_Prompt A_: In the wine blog post, where was the residue of fermented grape juice from an 8,000-year-old vintage found?
_Prompt B_: Please output the passage of the wine blog post between "More Interesting than" and "border in 1991.", inclusive.

─── Reading text ───

February 23, 2009

More Interesting than Good?

I was going to call this one, "What Would Otzi Drink?" Otzi was the Neolithic Hunter found preserved in Alpen ice along Italian-Austrian border in 1991.

Colleagues in archeology have recently dated the earliest wine-making to the early part of the Neolithic age. And by 'recently', I'm referring to geological time: The discovery was five years ago. When residue of fermented grape juice was found in what's now the Republic of Georgia from a vintage that's 8,000 years old. That's also recent if you're a geologist.

In a continuation of our amphora wine studies, we recently opened a bottle of Georgian wine: Vinoterra Mtsvane, 2005. Mtsvane is an indigenous, white Georgian grape, "well known" according to the back label. Like our Julius Caesar wines, this is fermented in ancient terra cotta pots (the Georgians call them, kvevri) then aged in oak barrels.

─── Records ───

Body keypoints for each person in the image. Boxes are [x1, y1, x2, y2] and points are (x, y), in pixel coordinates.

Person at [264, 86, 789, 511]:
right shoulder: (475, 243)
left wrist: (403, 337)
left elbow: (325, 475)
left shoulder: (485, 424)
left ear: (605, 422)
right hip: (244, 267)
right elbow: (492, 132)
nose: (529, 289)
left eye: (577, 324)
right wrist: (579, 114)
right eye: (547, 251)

───
─── Records ───

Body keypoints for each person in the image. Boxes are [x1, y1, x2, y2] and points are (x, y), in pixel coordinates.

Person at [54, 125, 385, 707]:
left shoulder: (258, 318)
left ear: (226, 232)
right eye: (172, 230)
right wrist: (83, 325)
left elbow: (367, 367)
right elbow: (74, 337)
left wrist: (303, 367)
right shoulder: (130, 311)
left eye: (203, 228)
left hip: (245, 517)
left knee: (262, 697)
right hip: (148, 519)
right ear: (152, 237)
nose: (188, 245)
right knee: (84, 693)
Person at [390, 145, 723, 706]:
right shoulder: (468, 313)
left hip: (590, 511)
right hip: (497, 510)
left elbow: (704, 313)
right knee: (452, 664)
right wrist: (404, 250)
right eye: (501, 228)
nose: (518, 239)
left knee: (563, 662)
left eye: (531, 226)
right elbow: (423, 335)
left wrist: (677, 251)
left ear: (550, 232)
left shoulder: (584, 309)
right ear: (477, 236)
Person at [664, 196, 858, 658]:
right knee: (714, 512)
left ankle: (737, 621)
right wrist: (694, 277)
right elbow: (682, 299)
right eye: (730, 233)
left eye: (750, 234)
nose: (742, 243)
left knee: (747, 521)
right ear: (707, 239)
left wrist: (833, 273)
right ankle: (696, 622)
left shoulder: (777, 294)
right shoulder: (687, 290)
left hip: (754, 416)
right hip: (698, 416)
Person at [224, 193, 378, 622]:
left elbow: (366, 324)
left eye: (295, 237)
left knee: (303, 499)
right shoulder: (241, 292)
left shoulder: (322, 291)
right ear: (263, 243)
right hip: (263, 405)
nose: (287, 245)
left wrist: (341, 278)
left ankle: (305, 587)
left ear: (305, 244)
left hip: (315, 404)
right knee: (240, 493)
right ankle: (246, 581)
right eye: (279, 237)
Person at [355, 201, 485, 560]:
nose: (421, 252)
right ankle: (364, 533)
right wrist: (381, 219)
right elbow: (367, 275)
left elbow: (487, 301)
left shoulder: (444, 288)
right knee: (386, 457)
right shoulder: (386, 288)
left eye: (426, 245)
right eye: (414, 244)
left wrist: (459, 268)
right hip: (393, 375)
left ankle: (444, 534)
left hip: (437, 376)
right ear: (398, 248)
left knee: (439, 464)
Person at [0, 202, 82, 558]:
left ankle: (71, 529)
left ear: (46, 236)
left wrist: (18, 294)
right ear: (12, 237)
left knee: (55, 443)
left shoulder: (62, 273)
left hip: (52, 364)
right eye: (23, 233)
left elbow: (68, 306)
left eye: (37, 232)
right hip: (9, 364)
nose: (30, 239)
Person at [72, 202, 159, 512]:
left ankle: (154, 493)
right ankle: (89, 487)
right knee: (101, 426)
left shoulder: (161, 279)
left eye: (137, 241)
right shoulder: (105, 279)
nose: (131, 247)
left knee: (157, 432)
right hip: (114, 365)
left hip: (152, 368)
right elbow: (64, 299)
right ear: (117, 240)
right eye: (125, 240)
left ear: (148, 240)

───

_Response area A_: In what is now the Republic of Georgia.

_Response area B_:
More Interesting than Good?

I was going to call this one, "What Would Otzi Drink?" Otzi was the Neolithic Hunter found preserved in Alpen ice along Italian-Austrian border in 1991.